Permission is hereby granted, free of charge, to any person obtaining a copy of
this software and associated documentation files (the "Software"), to deal in 
the Software without restriction, including without limitation the rights to 
use, copy, modify, merge, publish, distribute, sublicense, and/or sell copies 
of the Software, and to permit persons to whom the Software is furnished to do 
so, subject to the following conditions:
 
The above copyright notice and this permission notice shall be included in all
copies or substantial portions of the Software.
 
THE SOFTWARE IS PROVIDED "AS IS", WITHOUT WARRANTY OF ANY KIND, EXPRESS OR
IMPLIED, INCLUDING BUT NOT LIMITED TO THE WARRANTIES OF MERCHANTABILITY, 
FITNESS FOR A PARTICULAR PURPOSE AND NONINFRINGEMENT. IN NO EVENT SHALL THE
AUTHORS OR COPYRIGHT HOLDERS BE LIABLE FOR ANY CLAIM, DAMAGES OR OTHER 
LIABILITY, WHETHER IN AN ACTION OF CONTRACT, TORT OR OTHERWISE, ARISING FROM,
OUT OF OR IN CONNECTION WITH THE SOFTWARE OR THE USE OR OTHER DEALINGS IN THE 
SOFTWARE.*/
 
/* sram256Kx16.v -- external async 256Kx16 SRAM Verilog model (simulation only) */ 
`timescale 1ns/100ps
`include "openfire_define.v"
 
module SRAM256KX16(ce_n, we_n, oe_n, ub_n, lb_n, addr, io);
 
	parameter MAX_RAM = `MAX_SIMULATION_SRAM;		// max. memoria simulada
	parameter DELAY	= 12;			// retraso de acceso (lectura/escritura) a memoria
 
	input				ce_n;		// active low chip enable
	input				we_n;		// active low write enable
	input				oe_n;		// active low output enable
	input				ub_n;		// byte alto activo (negado)
	input				lb_n;		// byte bajo activo (negado)
	input	[17:0]	addr;		// address (18 bits=256k)
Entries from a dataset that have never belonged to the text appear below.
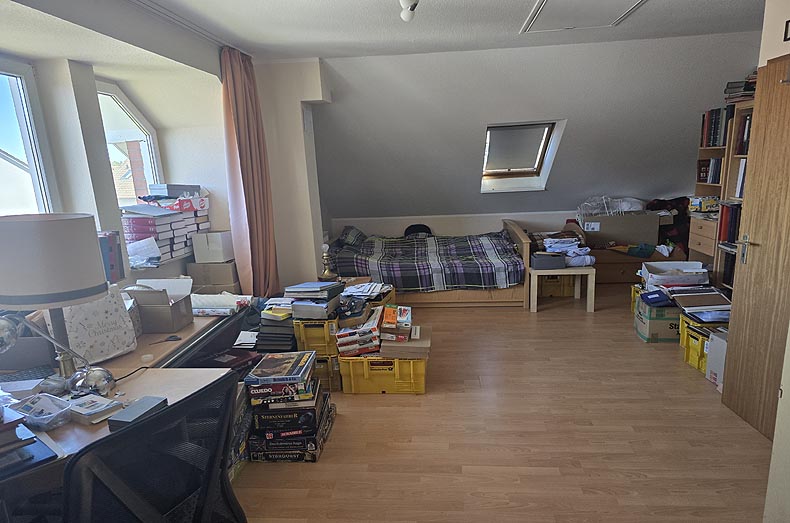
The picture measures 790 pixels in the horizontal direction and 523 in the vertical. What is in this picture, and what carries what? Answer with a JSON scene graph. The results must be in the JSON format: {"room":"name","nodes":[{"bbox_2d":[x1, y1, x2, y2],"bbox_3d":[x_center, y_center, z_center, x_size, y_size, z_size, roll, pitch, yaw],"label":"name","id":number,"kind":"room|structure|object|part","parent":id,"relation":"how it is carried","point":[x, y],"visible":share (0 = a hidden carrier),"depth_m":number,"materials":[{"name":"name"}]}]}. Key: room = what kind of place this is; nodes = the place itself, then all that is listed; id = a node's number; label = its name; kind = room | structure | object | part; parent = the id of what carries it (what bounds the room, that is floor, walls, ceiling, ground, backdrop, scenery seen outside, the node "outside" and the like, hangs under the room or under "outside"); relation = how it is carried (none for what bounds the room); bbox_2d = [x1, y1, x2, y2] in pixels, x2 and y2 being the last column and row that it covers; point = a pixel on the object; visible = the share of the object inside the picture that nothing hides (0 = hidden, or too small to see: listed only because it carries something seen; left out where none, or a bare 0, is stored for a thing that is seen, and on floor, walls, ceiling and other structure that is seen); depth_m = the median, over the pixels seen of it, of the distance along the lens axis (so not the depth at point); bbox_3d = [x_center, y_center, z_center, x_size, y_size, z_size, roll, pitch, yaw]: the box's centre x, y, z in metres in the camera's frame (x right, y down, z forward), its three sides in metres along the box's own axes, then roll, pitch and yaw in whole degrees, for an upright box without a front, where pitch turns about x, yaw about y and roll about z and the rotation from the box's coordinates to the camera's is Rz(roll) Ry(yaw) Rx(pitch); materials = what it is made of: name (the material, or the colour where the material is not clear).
{"room":"bedroom","nodes":[
{"label":"bedroom","id":0,"kind":"room"},
{"bbox_2d":[0,0,250,295],"bbox_3d":[-1.801,-0.206,2.548,0.503,2.548,5.035,-1,13,6],"label":"left wall","id":1,"kind":"structure","parent":0,"point":[110,197],"depth_m":3.13,"materials":[{"name":"white paint"}]},
{"bbox_2d":[0,59,59,216],"bbox_3d":[-2.152,-0.398,2.429,0.135,1.419,1.322,-1,13,6],"label":"large window","id":2,"kind":"structure","parent":1,"relation":"in","point":[19,109],"depth_m":2.88,"materials":[{"name":"glass"}]},
{"bbox_2d":[95,80,163,207],"bbox_3d":[-2.092,-0.782,3.873,0.148,1.320,1.002,-1,13,6],"label":"arched window","id":3,"kind":"structure","parent":1,"relation":"in","point":[112,89],"depth_m":4.00,"materials":[{"name":"glass"}]},
{"bbox_2d":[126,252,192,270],"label":"window sill","id":4,"kind":"structure","parent":1,"relation":"attached to","point":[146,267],"depth_m":3.66,"materials":[{"name":"white"}]},
{"bbox_2d":[98,231,124,283],"bbox_3d":[-1.710,-0.076,2.920,0.201,0.295,0.199,-1,13,6],"label":"binder","id":5,"kind":"object","parent":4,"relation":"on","point":[112,241],"visible":0.52,"depth_m":2.89,"materials":[{"name":"paper"}]},
{"bbox_2d":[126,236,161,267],"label":"paper stack","id":6,"kind":"object","parent":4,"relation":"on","point":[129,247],"visible":0.83,"depth_m":3.46,"materials":[{"name":"white paper"}]},
{"bbox_2d":[122,200,208,265],"bbox_3d":[-1.749,-0.330,3.867,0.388,0.450,0.832,-1,13,6],"label":"book stack","id":7,"kind":"object","parent":4,"relation":"on","point":[141,221],"visible":0.65,"depth_m":3.71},
{"bbox_2d":[150,184,199,196],"bbox_3d":[-1.769,-0.650,4.034,0.276,0.090,0.290,-1,13,6],"label":"box","id":8,"kind":"object","parent":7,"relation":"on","point":[167,188],"visible":0.97,"depth_m":3.92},
{"bbox_2d":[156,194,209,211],"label":"red box","id":9,"kind":"object","parent":7,"relation":"on","point":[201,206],"visible":0.92,"depth_m":3.93,"materials":[{"name":"red cardboard"}]},
{"bbox_2d":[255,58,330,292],"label":"wall column","id":10,"kind":"structure","parent":0,"point":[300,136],"depth_m":4.69,"materials":[{"name":"white paint"}]},
{"bbox_2d":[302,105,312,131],"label":"wall vent","id":11,"kind":"object","parent":10,"relation":"attached to","point":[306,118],"visible":0.98,"depth_m":4.58,"materials":[{"name":"white"}]},
{"bbox_2d":[320,243,337,279],"bbox_3d":[-0.587,-0.079,4.453,0.153,0.344,0.155,-1,13,6],"label":"lamp","id":12,"kind":"object","parent":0,"point":[326,273],"visible":0.94,"depth_m":4.42,"materials":[{"name":"gold metal"}]},
{"bbox_2d":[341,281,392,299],"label":"paper stack","id":13,"kind":"object","parent":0,"point":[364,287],"visible":0.83,"depth_m":4.28,"materials":[{"name":"white paper"}]},
{"bbox_2d":[99,0,767,62],"bbox_3d":[0.542,-1.476,2.064,4.992,0.128,5.211,-1,13,6],"label":"ceiling","id":14,"kind":"structure","parent":0,"point":[725,3],"depth_m":3.54,"materials":[{"name":"white paint"}]},
{"bbox_2d":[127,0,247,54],"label":"curtain rail","id":15,"kind":"object","parent":14,"relation":"attached to","point":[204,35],"visible":0.96,"depth_m":3.17,"materials":[{"name":"metal"}]},
{"bbox_2d":[221,46,279,296],"bbox_3d":[-1.172,-0.583,4.164,0.223,2.327,0.635,-1,13,6],"label":"curtain","id":16,"kind":"object","parent":15,"relation":"hanging from","point":[241,150],"visible":0.91,"depth_m":4.07,"materials":[{"name":"fabric"}]},
{"bbox_2d":[399,0,418,20],"bbox_3d":[0.078,-1.496,2.803,0.130,0.168,0.185,-1,13,6],"label":"ceiling light","id":17,"kind":"object","parent":14,"relation":"attached to","point":[407,17],"visible":0.99,"depth_m":2.80,"materials":[{"name":"white"}]},
{"bbox_2d":[520,0,646,33],"bbox_3d":[1.249,-1.723,3.319,0.684,0.041,0.878,-1,13,6],"label":"loft hatch","id":18,"kind":"object","parent":14,"relation":"in","point":[549,2],"visible":0.97,"depth_m":3.42,"materials":[{"name":"white paint"}]},
{"bbox_2d":[331,210,582,238],"bbox_3d":[1.416,-0.371,6.646,4.509,0.840,0.249,-1,13,6],"label":"back wall","id":19,"kind":"structure","parent":0,"point":[500,214],"depth_m":6.57,"materials":[{"name":"white paint"}]},
{"bbox_2d":[233,285,777,522],"bbox_3d":[0.664,0.904,3.246,4.926,0.104,7.184,-1,13,6],"label":"floor","id":20,"kind":"structure","parent":0,"point":[385,401],"depth_m":2.84,"materials":[{"name":"brown wood"}]},
{"bbox_2d":[63,372,244,522],"bbox_3d":[-0.777,0.785,1.427,0.692,0.960,0.704,4,14,27],"label":"office chair","id":21,"kind":"object","parent":20,"relation":"on","point":[189,400],"visible":0.99,"depth_m":1.28,"materials":[{"name":"black fabric"}]},
{"bbox_2d":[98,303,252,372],"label":"desk","id":22,"kind":"object","parent":20,"relation":"on","point":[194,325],"visible":0.25,"depth_m":2.59,"materials":[{"name":"wood"}]},
{"bbox_2d":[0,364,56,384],"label":"keyboard","id":23,"kind":"object","parent":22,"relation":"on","point":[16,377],"visible":0.8,"depth_m":2.06,"materials":[{"name":"plastic"}]},
{"bbox_2d":[0,411,57,476],"bbox_3d":[-1.241,0.487,1.483,0.323,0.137,0.314,8,16,40],"label":"book stack","id":24,"kind":"object","parent":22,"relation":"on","point":[33,436],"visible":0.99,"depth_m":1.48,"materials":[{"name":"paper"}]},
{"bbox_2d":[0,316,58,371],"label":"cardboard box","id":25,"kind":"object","parent":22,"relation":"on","point":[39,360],"visible":0.67,"depth_m":2.14,"materials":[{"name":"grey"}]},
{"bbox_2d":[10,392,71,429],"bbox_3d":[-1.203,0.473,1.703,0.210,0.062,0.129,4,14,27],"label":"plastic container","id":26,"kind":"object","parent":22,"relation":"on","point":[45,406],"visible":0.99,"depth_m":1.69,"materials":[{"name":"clear plastic"}]},
{"bbox_2d":[0,214,108,378],"bbox_3d":[-1.309,0.119,1.920,0.396,0.666,0.336,-1,13,6],"label":"table lamp","id":27,"kind":"object","parent":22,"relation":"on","point":[65,299],"visible":0.97,"depth_m":1.79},
{"bbox_2d":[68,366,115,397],"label":"lamp base","id":28,"kind":"object","parent":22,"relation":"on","point":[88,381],"visible":0.94,"depth_m":1.84,"materials":[{"name":"silver metal"}]},
{"bbox_2d":[67,394,123,424],"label":"book","id":29,"kind":"object","parent":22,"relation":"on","point":[82,412],"visible":0.95,"depth_m":1.73,"materials":[{"name":"white paper"}]},
{"bbox_2d":[57,286,139,364],"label":"gift bag","id":30,"kind":"object","parent":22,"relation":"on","point":[119,311],"visible":0.68,"depth_m":2.26,"materials":[{"name":"white paper"}]},
{"bbox_2d":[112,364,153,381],"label":"black cable","id":31,"kind":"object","parent":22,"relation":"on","point":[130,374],"visible":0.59,"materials":[{"name":"black rubber"}]},
{"bbox_2d":[108,396,167,430],"bbox_3d":[-0.857,0.478,1.692,0.096,0.044,0.169,-1,13,6],"label":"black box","id":32,"kind":"object","parent":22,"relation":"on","point":[125,417],"visible":0.87,"depth_m":1.66,"materials":[{"name":"grey"}]},
{"bbox_2d":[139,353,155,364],"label":"tape roll","id":33,"kind":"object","parent":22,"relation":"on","point":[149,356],"visible":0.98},
{"bbox_2d":[124,278,194,332],"bbox_3d":[-1.269,0.176,2.735,0.305,0.236,0.263,-1,13,6],"label":"cardboard box","id":34,"kind":"object","parent":22,"relation":"on","point":[139,301],"visible":0.94,"depth_m":2.66,"materials":[{"name":"brown cardboard"}]},
{"bbox_2d":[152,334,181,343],"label":"scissors","id":35,"kind":"object","parent":22,"relation":"on","point":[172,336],"visible":0.99,"depth_m":2.48,"materials":[{"name":"black plastic"}]},
{"bbox_2d":[186,260,240,291],"bbox_3d":[-1.458,-0.001,4.160,0.376,0.207,0.298,-1,13,6],"label":"cardboard box","id":36,"kind":"object","parent":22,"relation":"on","point":[214,266],"visible":0.72,"depth_m":4.03,"materials":[{"name":"cardboard"}]},
{"bbox_2d":[191,230,233,262],"bbox_3d":[-1.465,-0.204,4.107,0.262,0.230,0.248,-1,13,6],"label":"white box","id":37,"kind":"object","parent":36,"relation":"on","point":[214,243],"visible":0.98,"depth_m":4.00,"materials":[{"name":"white cardboard"}]},
{"bbox_2d":[191,293,252,314],"bbox_3d":[-1.085,0.190,3.057,0.398,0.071,0.305,-1,13,6],"label":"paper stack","id":38,"kind":"object","parent":22,"relation":"on","point":[224,310],"visible":0.82,"depth_m":3.00,"materials":[{"name":"white"}]},
{"bbox_2d":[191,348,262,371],"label":"folder","id":39,"kind":"object","parent":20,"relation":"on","point":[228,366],"visible":0.45,"depth_m":2.92,"materials":[{"name":"paper"}]},
{"bbox_2d":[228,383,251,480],"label":"board games","id":40,"kind":"object","parent":20,"relation":"on","point":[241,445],"visible":0.23,"depth_m":2.59,"materials":[{"name":"cardboard"}]},
{"bbox_2d":[256,299,295,350],"bbox_3d":[-0.803,0.394,3.581,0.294,0.321,0.359,-1,13,6],"label":"book stack","id":41,"kind":"object","parent":20,"relation":"on","point":[266,325],"visible":0.7,"depth_m":3.44,"materials":[{"name":"paper"}]},
{"bbox_2d":[245,350,335,461],"bbox_3d":[-0.576,0.739,2.848,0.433,0.461,0.444,-1,13,6],"label":"stack","id":42,"kind":"object","parent":20,"relation":"on","point":[319,409],"visible":0.96,"depth_m":2.68,"materials":[{"name":"black paper"}]},
{"bbox_2d":[314,352,340,390],"bbox_3d":[-0.586,0.677,3.699,0.433,0.260,0.399,-1,13,6],"label":"plastic crate","id":43,"kind":"object","parent":20,"relation":"on","point":[336,356],"visible":0.29,"depth_m":3.51,"materials":[{"name":"plastic"}]},
{"bbox_2d":[293,318,339,355],"bbox_3d":[-0.509,0.408,3.674,0.327,0.231,0.509,-1,13,6],"label":"yellow crate","id":44,"kind":"object","parent":43,"relation":"on","point":[311,336],"visible":0.57,"depth_m":3.44,"materials":[{"name":"yellow plastic"}]},
{"bbox_2d":[287,281,344,319],"bbox_3d":[-0.559,0.189,3.611,0.344,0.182,0.377,-1,13,6],"label":"book stack","id":45,"kind":"object","parent":44,"relation":"on","point":[337,285],"visible":0.97,"depth_m":3.50,"materials":[{"name":"paper"}]},
{"bbox_2d":[338,353,427,394],"bbox_3d":[-0.056,0.664,3.588,0.572,0.272,0.416,-1,13,6],"label":"yellow crate","id":46,"kind":"object","parent":20,"relation":"on","point":[357,365],"visible":0.76,"depth_m":3.41,"materials":[{"name":"yellow plastic"}]},
{"bbox_2d":[336,306,382,355],"bbox_3d":[-0.237,0.419,3.571,0.298,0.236,0.348,-1,13,6],"label":"board game stack","id":47,"kind":"object","parent":46,"relation":"on","point":[374,328],"visible":0.96,"depth_m":3.44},
{"bbox_2d":[379,324,431,359],"bbox_3d":[0.081,0.502,3.536,0.331,0.112,0.373,-1,13,6],"label":"cardboard box","id":48,"kind":"object","parent":46,"relation":"on","point":[384,351],"visible":0.73,"depth_m":3.38,"materials":[{"name":"cardboard"}]},
{"bbox_2d":[379,305,412,342],"bbox_3d":[0.010,0.358,3.549,0.223,0.169,0.262,-1,13,6],"label":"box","id":49,"kind":"object","parent":48,"relation":"on","point":[387,317],"visible":0.98,"depth_m":3.46,"materials":[{"name":"cardboard"}]},
{"bbox_2d":[329,220,531,308],"bbox_3d":[0.339,-0.173,5.848,2.194,0.899,1.584,-1,13,6],"label":"bed","id":50,"kind":"object","parent":20,"relation":"on","point":[524,250],"visible":0.81,"depth_m":5.23,"materials":[{"name":"brown wood"}]},
{"bbox_2d":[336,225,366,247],"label":"pillow","id":51,"kind":"object","parent":50,"relation":"on","point":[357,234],"visible":0.67,"depth_m":5.81,"materials":[{"name":"grey fabric"}]},
{"bbox_2d":[404,223,432,236],"bbox_3d":[0.299,-0.444,6.417,0.381,0.266,0.258,-1,13,6],"label":"black bag","id":52,"kind":"object","parent":50,"relation":"on","point":[415,227],"visible":0.38,"depth_m":6.45,"materials":[{"name":"black"}]},
{"bbox_2d":[331,231,523,292],"bbox_3d":[0.340,-0.127,5.715,2.039,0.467,1.315,-1,13,6],"label":"plaid blanket","id":53,"kind":"object","parent":50,"relation":"on","point":[490,269],"visible":0.82,"depth_m":5.23,"materials":[{"name":"fabric"}]},
{"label":"headboard","id":54,"kind":"part","parent":50,"relation":"part of","materials":[{"name":"brown wood"}]},
{"bbox_2d":[539,274,574,296],"bbox_3d":[1.813,0.097,5.776,0.428,0.303,0.425,-1,13,6],"label":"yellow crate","id":55,"kind":"object","parent":20,"relation":"on","point":[560,279],"visible":0.62,"depth_m":5.60,"materials":[{"name":"yellow plastic"}]},
{"bbox_2d":[528,265,595,311],"bbox_3d":[1.690,0.165,5.196,0.620,0.422,0.506,-1,13,6],"label":"side table","id":56,"kind":"object","parent":20,"relation":"on","point":[589,270],"visible":0.77,"depth_m":4.99,"materials":[{"name":"wood"}]},
{"bbox_2d":[530,252,565,269],"bbox_3d":[1.540,-0.108,5.100,0.312,0.116,0.240,-1,13,6],"label":"black box","id":57,"kind":"object","parent":56,"relation":"on","point":[551,261],"visible":0.99,"depth_m":5.00,"materials":[{"name":"grey"}]},
{"bbox_2d":[541,236,595,266],"bbox_3d":[1.771,-0.212,5.239,0.531,0.232,0.473,-1,13,6],"label":"folded clothes","id":58,"kind":"object","parent":56,"relation":"on","point":[575,243],"visible":0.76,"depth_m":5.17,"materials":[{"name":"white fabric"}]},
{"bbox_2d":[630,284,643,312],"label":"yellow crate","id":59,"kind":"object","parent":20,"relation":"on","point":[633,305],"visible":0.16,"depth_m":4.87,"materials":[{"name":"plastic"}]},
{"bbox_2d":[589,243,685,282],"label":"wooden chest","id":60,"kind":"object","parent":20,"relation":"on","point":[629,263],"visible":0.44,"depth_m":5.92,"materials":[{"name":"brown wood"}]},
{"bbox_2d":[580,211,660,247],"bbox_3d":[2.688,-0.510,6.050,0.873,0.351,0.428,-1,13,6],"label":"cardboard box","id":61,"kind":"object","parent":60,"relation":"on","point":[625,237],"visible":0.91,"depth_m":5.87,"materials":[{"name":"brown cardboard"}]},
{"bbox_2d":[577,195,621,216],"bbox_3d":[2.481,-0.777,6.093,0.510,0.261,0.415,-1,13,6],"label":"plastic bag","id":62,"kind":"object","parent":61,"relation":"on","point":[603,197],"visible":0.87,"depth_m":6.08,"materials":[{"name":"clear plastic"}]},
{"bbox_2d":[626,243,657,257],"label":"green cloth","id":63,"kind":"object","parent":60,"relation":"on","point":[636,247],"visible":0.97,"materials":[{"name":"green fabric"}]},
{"bbox_2d":[646,197,690,255],"bbox_3d":[3.332,-0.518,6.046,0.688,0.699,0.526,-1,13,6],"label":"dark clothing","id":64,"kind":"object","parent":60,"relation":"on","point":[681,197],"visible":0.4,"depth_m":5.92,"materials":[{"name":"fabric"}]},
{"bbox_2d":[634,293,681,342],"bbox_3d":[2.321,0.388,4.269,0.424,0.310,0.389,-1,13,6],"label":"cardboard box","id":65,"kind":"object","parent":20,"relation":"on","point":[648,334],"visible":0.63,"depth_m":4.11,"materials":[{"name":"cardboard"}]},
{"bbox_2d":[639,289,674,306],"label":"blue folder","id":66,"kind":"object","parent":65,"relation":"on","point":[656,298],"visible":0.97,"depth_m":4.14,"materials":[{"name":"blue"}]},
{"bbox_2d":[640,260,708,289],"bbox_3d":[2.516,0.067,4.549,0.502,0.235,0.426,-1,13,6],"label":"white box","id":67,"kind":"object","parent":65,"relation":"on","point":[662,276],"visible":0.89,"depth_m":4.43,"materials":[{"name":"white cardboard"}]},
{"bbox_2d":[681,318,723,372],"bbox_3d":[2.371,0.552,3.662,0.402,0.248,0.365,-1,13,6],"label":"yellow crate","id":68,"kind":"object","parent":20,"relation":"on","point":[688,360],"visible":0.3,"depth_m":3.66,"materials":[{"name":"yellow plastic"}]},
{"bbox_2d":[687,107,732,280],"bbox_3d":[3.207,-0.543,4.795,0.431,1.841,0.585,-1,13,6],"label":"bookshelf","id":69,"kind":"object","parent":20,"relation":"on","point":[701,183],"visible":0.27,"depth_m":4.88,"materials":[{"name":"brown wood"}]},
{"bbox_2d":[688,196,719,211],"bbox_3d":[3.069,-0.663,4.968,0.260,0.131,0.229,-1,13,6],"label":"yellow box","id":70,"kind":"object","parent":69,"relation":"in","point":[708,203],"visible":0.9,"depth_m":4.89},
{"bbox_2d":[696,158,723,184],"bbox_3d":[3.122,-0.975,4.861,0.244,0.238,0.334,-1,13,6],"label":"book row","id":71,"kind":"object","parent":69,"relation":"in","point":[701,170],"visible":0.46,"depth_m":4.87,"materials":[{"name":"paper"}]},
{"bbox_2d":[699,107,732,147],"bbox_3d":[3.051,-1.331,4.603,0.304,0.339,0.418,-1,13,6],"label":"book row","id":72,"kind":"object","parent":69,"relation":"in","point":[719,112],"visible":0.46,"depth_m":4.59,"materials":[{"name":"paper"}]},
{"bbox_2d":[705,329,727,389],"bbox_3d":[2.279,0.597,3.310,0.330,0.347,0.257,-1,13,6],"label":"white box","id":73,"kind":"object","parent":20,"relation":"on","point":[715,339],"visible":0.41,"depth_m":3.33,"materials":[{"name":"white cardboard"}]},
{"bbox_2d":[711,99,753,292],"bbox_3d":[3.033,-0.387,4.058,0.385,1.862,0.798,-1,13,6],"label":"bookcase","id":74,"kind":"object","parent":20,"relation":"on","point":[741,109],"visible":0.19,"depth_m":4.35,"materials":[{"name":"brown wood"}]},
{"bbox_2d":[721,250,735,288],"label":"book row","id":75,"kind":"object","parent":74,"relation":"in","point":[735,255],"visible":0.31,"depth_m":4.44,"materials":[{"name":"black paper"}]},
{"bbox_2d":[718,202,741,244],"bbox_3d":[2.978,-0.397,4.280,0.251,0.346,0.424,-1,13,6],"label":"book row","id":76,"kind":"object","parent":74,"relation":"in","point":[733,229],"visible":0.33,"depth_m":4.35,"materials":[{"name":"red paper"}]},
{"bbox_2d":[724,76,756,103],"bbox_3d":[3.021,-1.551,4.312,0.334,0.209,0.332,-1,13,6],"label":"book stack","id":77,"kind":"object","parent":74,"relation":"on","point":[732,87],"visible":0.52,"depth_m":4.28,"materials":[{"name":"paper"}]},
{"bbox_2d":[735,158,746,198],"bbox_3d":[2.969,-0.757,4.087,0.219,0.316,0.301,-1,13,6],"label":"book row","id":78,"kind":"object","parent":74,"relation":"in","point":[738,194],"visible":0.25,"depth_m":4.17,"materials":[{"name":"white paper"}]},
{"bbox_2d":[734,112,752,154],"bbox_3d":[2.930,-1.101,4.019,0.226,0.323,0.346,-1,13,6],"label":"book row","id":79,"kind":"object","parent":74,"relation":"in","point":[747,137],"visible":0.31,"depth_m":4.10,"materials":[{"name":"paper"}]},
{"bbox_2d":[317,34,757,232],"bbox_3d":[1.329,-1.213,5.329,4.972,2.080,0.649,-1,13,6],"label":"sloped wall","id":80,"kind":"structure","parent":0,"point":[560,205],"depth_m":5.13,"materials":[{"name":"grey paint"}]},
{"bbox_2d":[481,122,557,180],"bbox_3d":[1.402,-1.371,5.837,0.852,0.731,0.844,-1,13,6],"label":"skylight window","id":81,"kind":"structure","parent":80,"relation":"in","point":[543,147],"depth_m":5.99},
{"bbox_2d":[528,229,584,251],"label":"blanket","id":82,"kind":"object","parent":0,"point":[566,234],"visible":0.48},
{"bbox_2d":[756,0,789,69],"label":"right wall","id":83,"kind":"structure","parent":0,"point":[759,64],"depth_m":2.66,"materials":[{"name":"paint"}]},
{"bbox_2d":[722,59,789,440],"bbox_3d":[1.992,-0.046,2.497,0.143,1.941,0.844,-2,12,3],"label":"door","id":84,"kind":"structure","parent":83,"relation":"in","point":[727,381],"depth_m":2.72,"materials":[{"name":"brown wood"}]},
{"bbox_3d":[2.025,-0.118,2.908,0.085,0.166,0.151,-2,12,3],"label":"door handle","id":85,"kind":"part","parent":84,"relation":"part of","materials":[{"name":"silver metal"}]},
{"bbox_2d":[783,19,789,41],"bbox_3d":[1.984,-1.188,2.433,0.027,0.116,0.239,-1,13,6],"label":"picture frame","id":86,"kind":"object","parent":83,"relation":"attached to","point":[787,26],"visible":0.99,"depth_m":2.53,"materials":[{"name":"black"}]},
{"bbox_2d":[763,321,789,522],"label":"right wall","id":87,"kind":"structure","parent":0,"point":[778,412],"depth_m":1.80,"materials":[{"name":"white paint"}]}
]}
	inout	[15:0]	io;		// tri-state data I/O
 
	reg		[7:0] memh [0:MAX_RAM - 1];	// no simulamos toda la memoria
	reg		[7:0]	meml [0:MAX_RAM - 1];
 
	integer	n;			// contador para memoria
	initial begin
	  $display("Inicializando %d bytes de RAM...", MAX_RAM);
	  for(n = 0; n < MAX_RAM; n = n + 1)	// inicializar la memoria
	  begin
	    memh[n] = n / 256;
		 meml[n] = n % 256;
     end
	  $display("RAM inicializada");
	end
 
	// lectura
	wire [7:0] #DELAY lectura_meml = meml[addr % MAX_RAM];
	wire [7:0] #DELAY lectura_memh = memh[addr % MAX_RAM];
 
	// tristate buffers
	assign io[7:0]  = (~oe_n & we_n & ~ce_n & ~lb_n) ? lectura_meml : 8'bz;
	assign io[15:8] = (~oe_n & we_n & ~ce_n & ~ub_n) ? lectura_memh : 8'bz;
 
	// escritura
	always @(we_n or ce_n or lb_n or ub_n)
	begin
	   #1			// glitch filter
		if(~we_n & ~ce_n & ~lb_n)
		begin
			meml[addr % MAX_RAM] = io[7:0];
			`ifdef SHOW_SRAM_DATA
			$display(" write LOW:  meml[%d(%d)]=%d", addr, addr % MAX_RAM, meml[addr % MAX_RAM]);
			`endif
      end
      if(~we_n & ~ce_n & ~ub_n)
		begin
			memh[addr % MAX_RAM] = io[15:8];
			`ifdef SHOW_SRAM_DATA
			$display(" write HIGH:  memh[%d(%d)]=%d", addr, addr % MAX_RAM, memh[addr % MAX_RAM]);
			`endif
		end   
	end
 
endmodule